Van Basten, Milan’s former Dutch goalscoring sensation, has recently declared that Messi is “the world’s greatest talent”. Messi’s Barcelona teammate, the Cameroonian Samuel Eto’o, is Europe’s top goalscorer this season. Recently, he was heard asking the little Argentinian at a post-game press gathering: “Leo, why are you so good?” Then Eto’o, who is no shrinking violet when describing his own talent, told reporters: “He does things no one has ever done before. He is the new Maradona. He is a player who makes us dream.”
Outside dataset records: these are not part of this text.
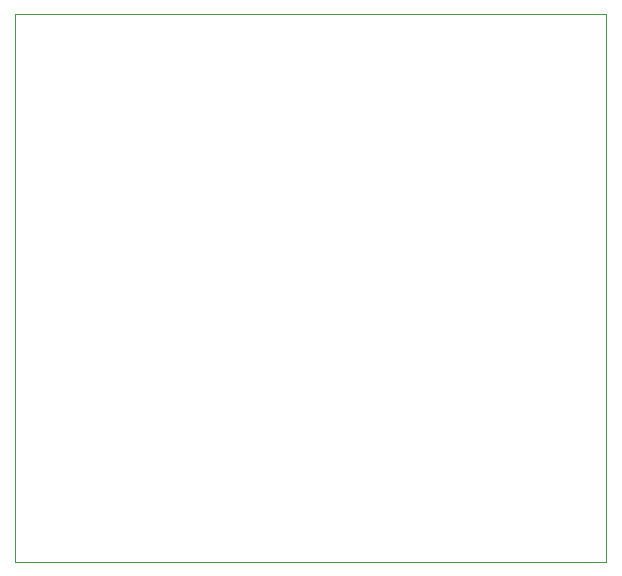
<source format=gbr>
%TF.GenerationSoftware,KiCad,Pcbnew,7.0.8*%
%TF.CreationDate,2024-02-10T10:33:56-08:00*%
%TF.ProjectId,Power Distribution 2023-2024,506f7765-7220-4446-9973-747269627574,rev?*%
%TF.SameCoordinates,Original*%
%TF.FileFunction,Profile,NP*%
%FSLAX46Y46*%
G04 Gerber Fmt 4.6, Leading zero omitted, Abs format (unit mm)*
G04 Created by KiCad (PCBNEW 7.0.8) date 2024-02-10 10:33:56*
%MOMM*%
%LPD*%
G01*
G04 APERTURE LIST*
%TA.AperFunction,Profile*%
%ADD10C,0.100000*%
%TD*%
G04 APERTURE END LIST*
D10*
X213226000Y-106577500D02*
X263264000Y-106577500D01*
X263264000Y-152932500D01*
X213226000Y-152932500D01*
X213226000Y-106577500D01*
M02*

</source>
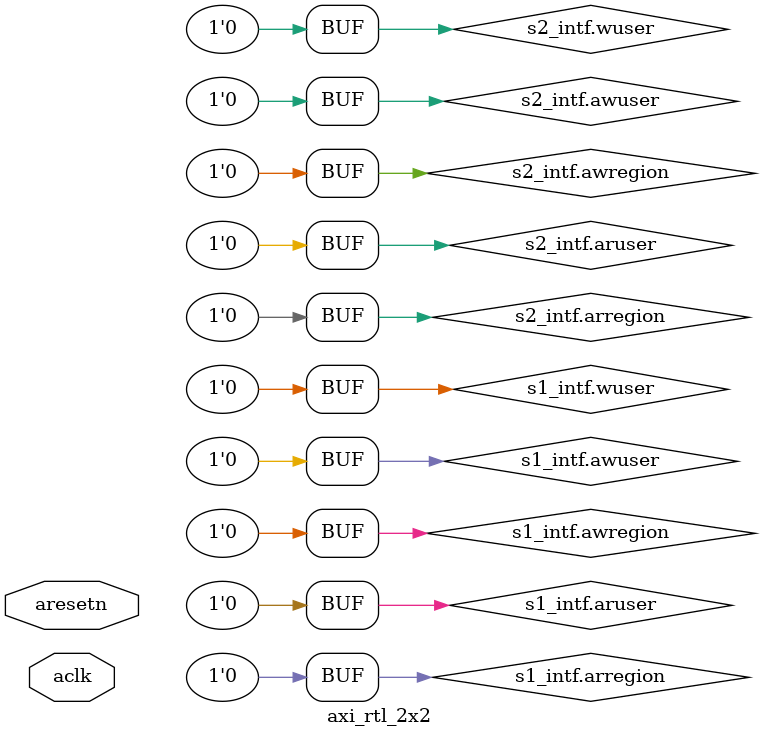
<source format=sv>
`ifndef AWIDTH
  `define  ADDR_WIDTH       64
`endif
`ifndef DWIDTH
  `define  DATA_WIDTH       128
`endif
`ifndef IDWIDTH
  `define  ID_WIDTH      4
`endif


module axi_rtl_2x2 #
(   parameter DATA_WIDTH = `DATA_WIDTH,
    parameter ADDR_WIDTH = `ADDR_WIDTH,
    parameter STRB_WIDTH = (DATA_WIDTH/8),
    parameter ID_WIDTH = `ID_WIDTH,
    parameter AWUSER_ENABLE = 0,
    parameter AWUSER_WIDTH = 1,
    parameter WUSER_ENABLE = 0,
    parameter WUSER_WIDTH = 1,
    parameter BUSER_ENABLE = 0,
    parameter BUSER_WIDTH = 1,
    parameter ARUSER_ENABLE = 0,
    parameter ARUSER_WIDTH = 1,
    parameter RUSER_ENABLE = 0,
    parameter RUSER_WIDTH = 1,
    parameter FORWARD_ID = 0,
    parameter M_REGIONS = 1,
    parameter M00_BASE_ADDR = 0,
    parameter M00_ADDR_WIDTH = {M_REGIONS{32'd24}},
    parameter M00_CONNECT_READ = 2'b11,
    parameter M00_CONNECT_WRITE = 2'b11,
    parameter M00_SECURE = 1'b0,
    parameter M01_BASE_ADDR = 0,
    parameter M01_ADDR_WIDTH = {M_REGIONS{32'd24}},
    parameter M01_CONNECT_READ = 2'b11,
    parameter M01_CONNECT_WRITE = 2'b11,
    parameter M01_SECURE = 1'b0
)
(
    input  logic aclk,
    input  logic aresetn,
    axi_if m1_intf,
    axi_if m2_intf,
    axi_if s1_intf,
    axi_if s2_intf

);

localparam S_COUNT = 2;
localparam M_COUNT = 2;

// parameter sizing helpers
function [ADDR_WIDTH*M_REGIONS-1:0] w_a_r(input [ADDR_WIDTH*M_REGIONS-1:0] val);
    w_a_r = val;
endfunction

function [32*M_REGIONS-1:0] w_32_r(input [32*M_REGIONS-1:0] val);
    w_32_r = val;
endfunction

function [S_COUNT-1:0] w_s(input [S_COUNT-1:0] val);
    w_s = val;
endfunction

function w_1(input val);
    w_1 = val;
endfunction

axi_interconnect #(
    .S_COUNT(S_COUNT),
    .M_COUNT(M_COUNT),
    .DATA_WIDTH(DATA_WIDTH),
    .ADDR_WIDTH(ADDR_WIDTH),
    .STRB_WIDTH(STRB_WIDTH),
    .ID_WIDTH(ID_WIDTH),
    .M_BASE_ADDR({ w_a_r(M01_BASE_ADDR), w_a_r(M00_BASE_ADDR) }),
    .M_ADDR_WIDTH({ w_32_r(M01_ADDR_WIDTH), w_32_r(M00_ADDR_WIDTH) }),
    .M_CONNECT_READ({ w_s(M01_CONNECT_READ), w_s(M00_CONNECT_READ) }),
    .M_CONNECT_WRITE({ w_s(M01_CONNECT_WRITE), w_s(M00_CONNECT_WRITE) }),
    .M_SECURE({ w_1(M01_SECURE), w_1(M00_SECURE) })
) inc_2x2 (
    .clk(aclk),
    .rst(!aresetn),
    .s_axi_awid({ m2_intf.awid, m1_intf.awid }),
    .s_axi_awaddr({ m2_intf.awaddr, m1_intf.awaddr }),
    .s_axi_awlen({ m2_intf.awlen, m1_intf.awlen }),
    .s_axi_awsize({ m2_intf.awsize, m1_intf.awsize }),
    .s_axi_awburst({ m2_intf.awburst, m1_intf.awburst }),
    .s_axi_awlock({ m2_intf.awlock, m1_intf.awlock }),
    .s_axi_awcache({ m2_intf.awcache, m1_intf.awcache }),
    .s_axi_awprot({ m2_intf.awprot, m1_intf.awprot }),
    .s_axi_awqos({ m2_intf.awqos, m1_intf.awqos }),
    .s_axi_awuser({ m2_intf.awuser, m1_intf.awuser }),
    .s_axi_awvalid({ m2_intf.awvalid, m1_intf.awvalid }),
    .s_axi_awready({ m2_intf.awready, m1_intf.awready }),
    .s_axi_wdata({ m2_intf.wdata, m1_intf.wdata }),
    .s_axi_wstrb({ m2_intf.wstrb, m1_intf.wstrb }),
    .s_axi_wlast({ m2_intf.wlast, m1_intf.wlast }),
    .s_axi_wuser({ m2_intf.wuser, m1_intf.wuser }),
    .s_axi_wvalid({ m2_intf.wvalid, m1_intf.wvalid }),
    .s_axi_wready({ m2_intf.wready, m1_intf.wready }),
    .s_axi_bid({ m2_intf.bid, m1_intf.bid }),
    .s_axi_bresp({ m2_intf.bresp, m1_intf.bresp }),
    .s_axi_buser({ m2_intf.buser, m1_intf.buser }),
    .s_axi_bvalid({ m2_intf.bvalid, m1_intf.bvalid }),
    .s_axi_bready({ m2_intf.bready, m1_intf.bready }),
    .s_axi_arid({ m2_intf.arid, m1_intf.arid }),
    .s_axi_araddr({ m2_intf.araddr, m1_intf.araddr }),
    .s_axi_arlen({ m2_intf.arlen, m1_intf.arlen }),
    .s_axi_arsize({ m2_intf.arsize, m1_intf.arsize }),
    .s_axi_arburst({ m2_intf.arburst, m1_intf.arburst }),
    .s_axi_arlock({ m2_intf.arlock, m1_intf.arlock }),
    .s_axi_arcache({ m2_intf.arcache, m1_intf.arcache }),
    .s_axi_arprot({ m2_intf.arprot, m1_intf.arprot }),
    .s_axi_arqos({ m2_intf.arqos, m1_intf.arqos }),
    .s_axi_aruser({ m2_intf.aruser, m1_intf.aruser }),
    .s_axi_arvalid({ m2_intf.arvalid, m1_intf.arvalid }),
    .s_axi_arready({ m2_intf.arready, m1_intf.arready }),
    .s_axi_rid({ m2_intf.rid, m1_intf.rid }),
    .s_axi_rdata({ m2_intf.rdata, m1_intf.rdata }),
    .s_axi_rresp({ m2_intf.rresp, m1_intf.rresp }),
    .s_axi_rlast({ m2_intf.rlast, m1_intf.rlast }),
    .s_axi_ruser({ m2_intf.ruser, m1_intf.ruser }),
    .s_axi_rvalid({ m2_intf.rvalid, m1_intf.rvalid }),
    .s_axi_rready({ m2_intf.rready, m1_intf.rready }),

    .m_axi_awid({ s2_intf.awid, s1_intf.awid }),
    .m_axi_awaddr({ s2_intf.awaddr, s1_intf.awaddr }),
    .m_axi_awlen({ s2_intf.awlen, s1_intf.awlen }),
    .m_axi_awsize({ s2_intf.awsize, s1_intf.awsize }),
    .m_axi_awburst({ s2_intf.awburst, s1_intf.awburst }),
    .m_axi_awlock({ s2_intf.awlock, s1_intf.awlock }),
    .m_axi_awcache({ s2_intf.awcache, s1_intf.awcache }),
    .m_axi_awprot({ s2_intf.awprot, s1_intf.awprot }),
    .m_axi_awqos({ s2_intf.awqos, s1_intf.awqos }),
    .m_axi_awregion({ s2_intf.awregion, s1_intf.awregion }),
    .m_axi_awuser({ s2_intf.awuser, s1_intf.awuser }),
    .m_axi_awvalid({ s2_intf.awvalid, s1_intf.awvalid }),
    .m_axi_awready({ s2_intf.awready, s1_intf.awready }),
    .m_axi_wdata({ s2_intf.wdata, s1_intf.wdata }),
    .m_axi_wstrb({ s2_intf.wstrb, s1_intf.wstrb }),
    .m_axi_wlast({ s2_intf.wlast, s1_intf.wlast }),
    .m_axi_wuser({ s2_intf.wuser, s1_intf.wuser }),
    .m_axi_wvalid({ s2_intf.wvalid, s1_intf.wvalid }),
    .m_axi_wready({ s2_intf.wready, s1_intf.wready }),
    .m_axi_bid({ s2_intf.bid, s1_intf.bid }),
    .m_axi_bresp({ s2_intf.bresp, s1_intf.bresp }),
    .m_axi_buser({ s2_intf.buser, s1_intf.buser }),
    .m_axi_bvalid({ s2_intf.bvalid, s1_intf.bvalid }),
    .m_axi_bready({ s2_intf.bready, s1_intf.bready }),
    .m_axi_arid({ s2_intf.arid, s1_intf.arid }),
    .m_axi_araddr({ s2_intf.araddr, s1_intf.araddr }),
    .m_axi_arlen({ s2_intf.arlen, s1_intf.arlen }),
    .m_axi_arsize({ s2_intf.arsize, s1_intf.arsize }),
    .m_axi_arburst({ s2_intf.arburst, s1_intf.arburst }),
    .m_axi_arlock({ s2_intf.arlock, s1_intf.arlock }),
    .m_axi_arcache({ s2_intf.arcache, s1_intf.arcache }),
    .m_axi_arprot({ s2_intf.arprot, s1_intf.arprot }),
    .m_axi_arqos({ s2_intf.arqos, s1_intf.arqos }),
    .m_axi_arregion({ s2_intf.arregion, s1_intf.arregion }),
    .m_axi_aruser({ s2_intf.aruser, s1_intf.aruser }),
    .m_axi_arvalid({ s2_intf.arvalid, s1_intf.arvalid }),
    .m_axi_arready({ s2_intf.arready, s1_intf.arready }),
    .m_axi_rid({ s2_intf.rid, s1_intf.rid }),
    .m_axi_rdata({ s2_intf.rdata, s1_intf.rdata }),
    .m_axi_rresp({ s2_intf.rresp, s1_intf.rresp }),
    .m_axi_rlast({ s2_intf.rlast, s1_intf.rlast }),
    .m_axi_ruser({ s2_intf.ruser, s1_intf.ruser }),
    .m_axi_rvalid({ s2_intf.rvalid, s1_intf.rvalid }),
    .m_axi_rready({ s2_intf.rready, s1_intf.rready })
);

assign s1_intf.arregion    = 0;
assign s1_intf.aruser      = 0;
assign s1_intf.awregion    = 0;
assign s1_intf.awuser      = 0; 
assign s1_intf.wuser       = 0;

assign s2_intf.arregion    = 0;
assign s2_intf.aruser      = 0;
assign s2_intf.awregion    = 0;
assign s2_intf.awuser      = 0; 
assign s2_intf.wuser       = 0;

endmodule

</source>
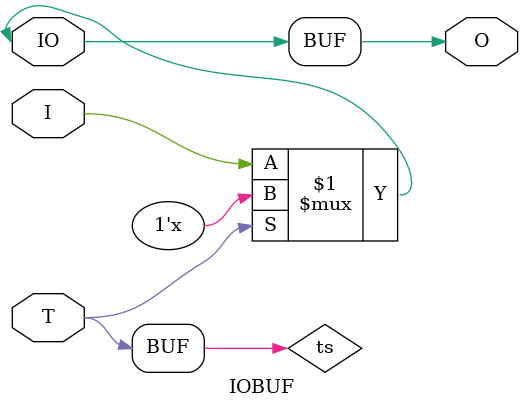
<source format=v>

`timescale  1 ps / 1 ps

`celldefine

module IOBUF (O, IO, I, T);

    parameter integer DRIVE = 12;
    parameter IBUF_LOW_PWR = "TRUE";
    parameter IOSTANDARD = "DEFAULT";
`ifdef XIL_TIMING

    parameter LOC = " UNPLACED";

`endif
    parameter SLEW = "SLOW";

    output O;
    inout  IO;
    input  I, T;

    wire ts;

    or O1 (ts,T);
    bufif0 T1 (IO, I, ts);

    buf B1 (O, IO);

endmodule

`endcelldefine

</source>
What does Maradona himself, his coach in the Argentina national side, say? He has betrayed in the past what Argentinian journalists describe as a certain competitive ambiguity, accusing Messi last year of being too selfish on the ball (a claim his teammates hotly dispute).
But in recent weeks, as if understanding that his only chance of World Cup glory as Argentina coach rests on his successor’s slim shoulders, Maradona has become more effusive, saying, for example: “Messi is a phenomenon”; “The pitch belongs to him”; and “I hope he turns out to be better than me.” According to a source inside the Argentina camp, after a game against France in Paris in February, which Argentina won and in which Messi scored another wonder goal, Maradona was overheard confiding in a group of friends, with what sounded like a curious mix of misgiving and wonder: “Well, let’s see now if it really turns out that he is going to be better than me.”
Maradona’s goalscoring teammate from the 1986 World Cup final, Valdano, believes Messi will be as good. In a recent conversation, Valdano noted that Messi, at 21, was a more mature player than Maradona at the same age. He also remarked with convincing modesty that Messi had the good fortune, which Pelé had and Maradona did not, of playing in a truly great team, namely the present Barcelona one. “He has mental speed, physical speed and speed of technique: three crushing propositions in the face of any rival,” said Valdano. “He is one of the greats. He feels happier playing football than doing anything else. On the pitch he feels the king of the world.”
He feels it, and he is it. Just watch on Tuesday evening.